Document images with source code
=== Section Start ===

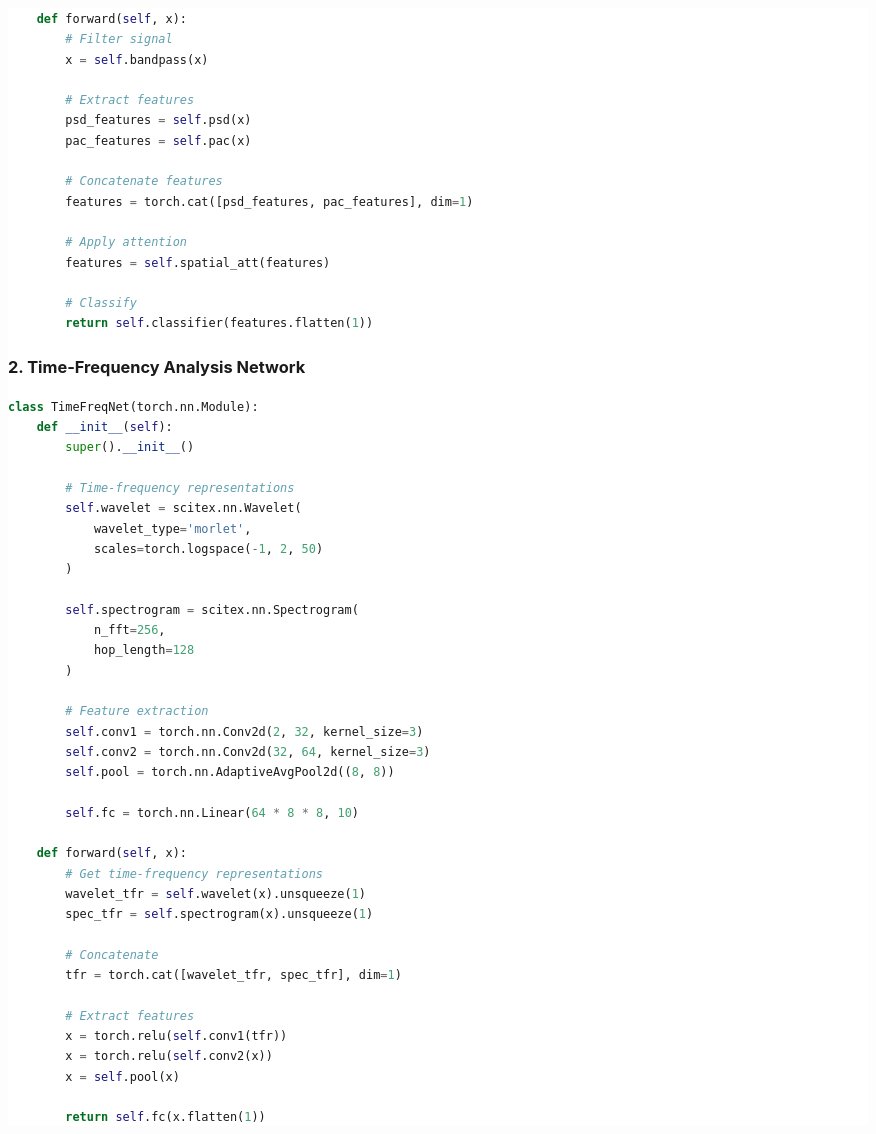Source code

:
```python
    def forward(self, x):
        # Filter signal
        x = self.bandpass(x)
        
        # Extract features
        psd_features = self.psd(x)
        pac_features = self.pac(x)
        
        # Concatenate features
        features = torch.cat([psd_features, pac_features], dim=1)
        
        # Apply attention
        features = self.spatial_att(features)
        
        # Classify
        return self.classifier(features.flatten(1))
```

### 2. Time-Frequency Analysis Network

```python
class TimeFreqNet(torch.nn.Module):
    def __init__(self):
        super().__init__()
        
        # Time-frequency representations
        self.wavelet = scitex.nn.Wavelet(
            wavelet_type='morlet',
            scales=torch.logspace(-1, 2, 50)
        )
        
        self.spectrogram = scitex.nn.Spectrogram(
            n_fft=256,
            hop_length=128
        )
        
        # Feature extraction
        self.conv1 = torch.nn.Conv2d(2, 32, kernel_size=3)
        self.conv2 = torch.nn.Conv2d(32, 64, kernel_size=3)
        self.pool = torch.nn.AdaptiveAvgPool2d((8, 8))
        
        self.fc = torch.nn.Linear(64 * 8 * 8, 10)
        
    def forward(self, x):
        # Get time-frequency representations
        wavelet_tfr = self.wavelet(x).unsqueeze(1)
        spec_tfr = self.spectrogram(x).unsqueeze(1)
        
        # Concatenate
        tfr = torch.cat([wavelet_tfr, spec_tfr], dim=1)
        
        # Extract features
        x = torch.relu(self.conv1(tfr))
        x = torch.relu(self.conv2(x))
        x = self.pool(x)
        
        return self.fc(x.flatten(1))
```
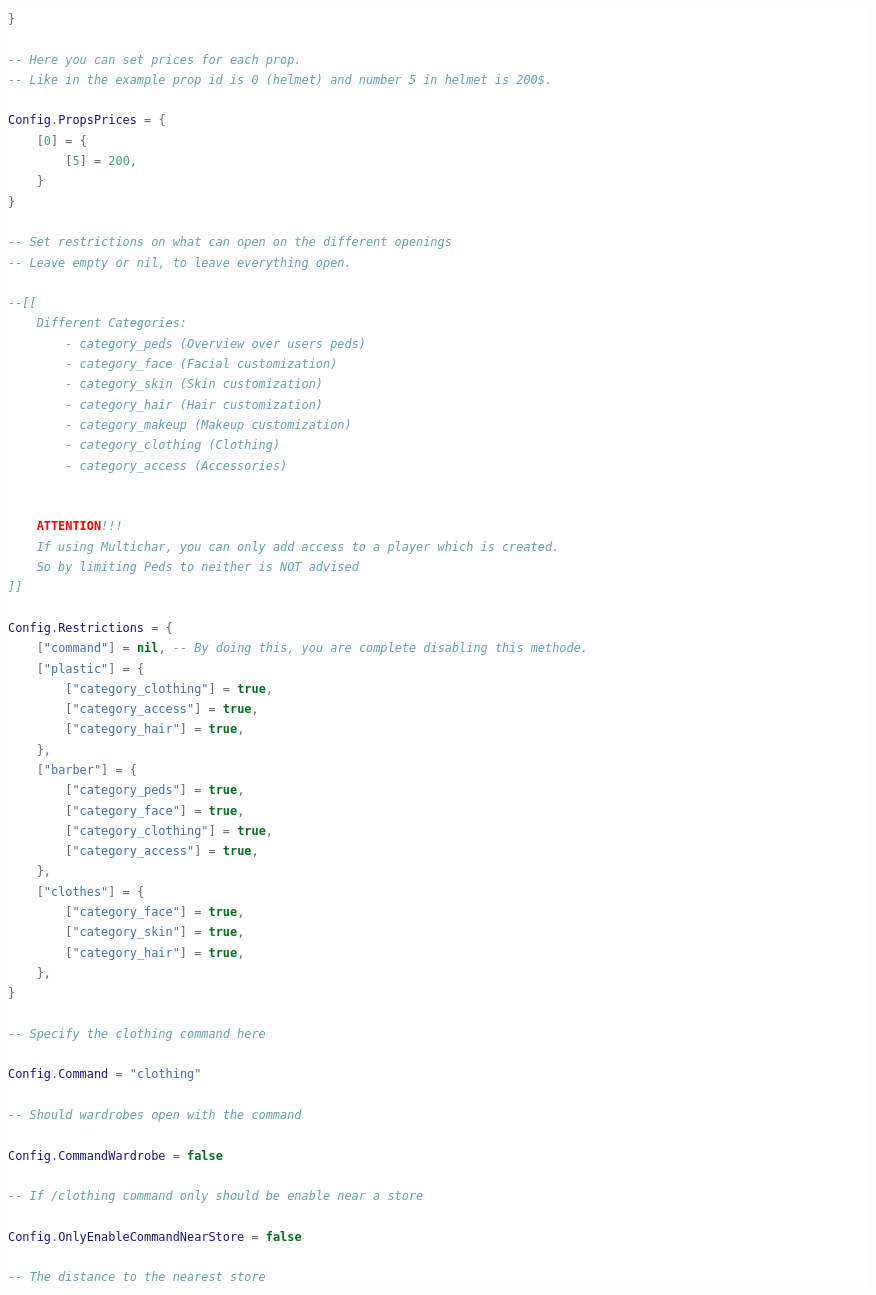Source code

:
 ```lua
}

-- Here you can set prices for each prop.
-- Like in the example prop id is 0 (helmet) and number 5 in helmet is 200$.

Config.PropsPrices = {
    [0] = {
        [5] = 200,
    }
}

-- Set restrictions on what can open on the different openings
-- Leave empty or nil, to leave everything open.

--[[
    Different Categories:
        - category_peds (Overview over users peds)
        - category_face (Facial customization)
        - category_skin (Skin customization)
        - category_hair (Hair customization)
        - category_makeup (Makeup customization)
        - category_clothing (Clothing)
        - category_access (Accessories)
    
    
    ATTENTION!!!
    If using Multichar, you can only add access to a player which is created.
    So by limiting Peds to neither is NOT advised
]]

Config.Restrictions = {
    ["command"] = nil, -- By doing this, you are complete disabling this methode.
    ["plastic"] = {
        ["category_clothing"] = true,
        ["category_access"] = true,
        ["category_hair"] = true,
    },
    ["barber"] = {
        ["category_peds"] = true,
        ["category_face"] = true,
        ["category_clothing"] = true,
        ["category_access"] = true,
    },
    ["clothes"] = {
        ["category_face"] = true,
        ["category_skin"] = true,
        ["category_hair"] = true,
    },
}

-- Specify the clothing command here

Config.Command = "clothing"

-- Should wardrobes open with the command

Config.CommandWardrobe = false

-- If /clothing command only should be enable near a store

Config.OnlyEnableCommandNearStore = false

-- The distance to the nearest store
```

=== Section End ===

What number of lines above include the string "Concatenate"? State it and nothing else.

REPLY TO THE TASK
2